"Prediction is very difficult, especially about the future". So said the great physicist Niels Bohr. Yet future forecasting is a big trend, in everything from fashion to technology. But I would argue that most people, including those who claim to specialize in this area, are incapable of genuinely inventive thought. Most people are incremental, visualising the future as like today but bigger, shinier and usually cheaper and this is true in multiple fields. Truly creative scientists leapfrog the prevailing orthodoxies and scientific trends and see not just bigger questions, but completely different ones, with the potential to change our world view forever. Genuine innovators in the world of technology do the same. They don't spend much time asking consumers what we want, because the reality is that we don't know until we see it. From the Swiffer that I should use far more often, to the iPad on which I am typing this blog, transformational technologies arise when the teams working on them ignore what they already know and address a problem from scratch.
It's often fun to look back at how our cultural forbears have predicted the future and how far off they have been. It's a classic example of hindsight allowing us to feel smug, as if we are somehow smarter and making better predictions ourselves. We're almost certainly not any better at it, of course, but by definition we don't have the data yet with which to humble ourselves.
Rather more interesting are the cases where the predictions of the past have actually altered the direction of the future. Think back to the original Star Trek series, first broadcast in 1966. Were the subsequent popularity of sliding doors, hands-free earpieces and the flip top cell phones that were such a big seller for Motorola in the pre-iPhone days a coincidence? I suspect not. Star Trek told us what the future should look like, and we liked what saw.

*Data extracts:*

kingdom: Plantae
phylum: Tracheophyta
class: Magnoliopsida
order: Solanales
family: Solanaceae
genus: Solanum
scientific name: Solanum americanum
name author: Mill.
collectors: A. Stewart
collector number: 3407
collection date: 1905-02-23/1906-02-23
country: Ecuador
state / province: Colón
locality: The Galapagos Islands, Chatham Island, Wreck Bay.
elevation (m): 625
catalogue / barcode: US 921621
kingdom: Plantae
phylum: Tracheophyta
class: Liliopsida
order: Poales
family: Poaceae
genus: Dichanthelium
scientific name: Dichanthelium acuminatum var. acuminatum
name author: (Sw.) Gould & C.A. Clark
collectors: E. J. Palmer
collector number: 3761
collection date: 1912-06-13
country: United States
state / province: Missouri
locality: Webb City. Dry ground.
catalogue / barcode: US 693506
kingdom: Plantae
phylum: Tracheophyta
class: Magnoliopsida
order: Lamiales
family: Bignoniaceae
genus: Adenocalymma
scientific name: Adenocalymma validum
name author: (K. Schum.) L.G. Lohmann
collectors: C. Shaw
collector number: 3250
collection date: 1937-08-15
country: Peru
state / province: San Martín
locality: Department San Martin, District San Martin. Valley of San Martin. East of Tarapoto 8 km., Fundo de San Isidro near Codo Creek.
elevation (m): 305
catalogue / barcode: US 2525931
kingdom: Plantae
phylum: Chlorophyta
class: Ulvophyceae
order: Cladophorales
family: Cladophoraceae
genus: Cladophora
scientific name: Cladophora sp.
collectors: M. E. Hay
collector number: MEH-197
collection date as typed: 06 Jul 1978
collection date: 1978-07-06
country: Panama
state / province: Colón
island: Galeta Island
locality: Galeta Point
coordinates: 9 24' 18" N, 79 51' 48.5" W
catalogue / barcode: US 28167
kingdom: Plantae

*Exercise:* Please answer from the text on predicting the future: in what year was the original Star Trek series first broadcast? The items play no part in what comes next.

*Task result:* 1966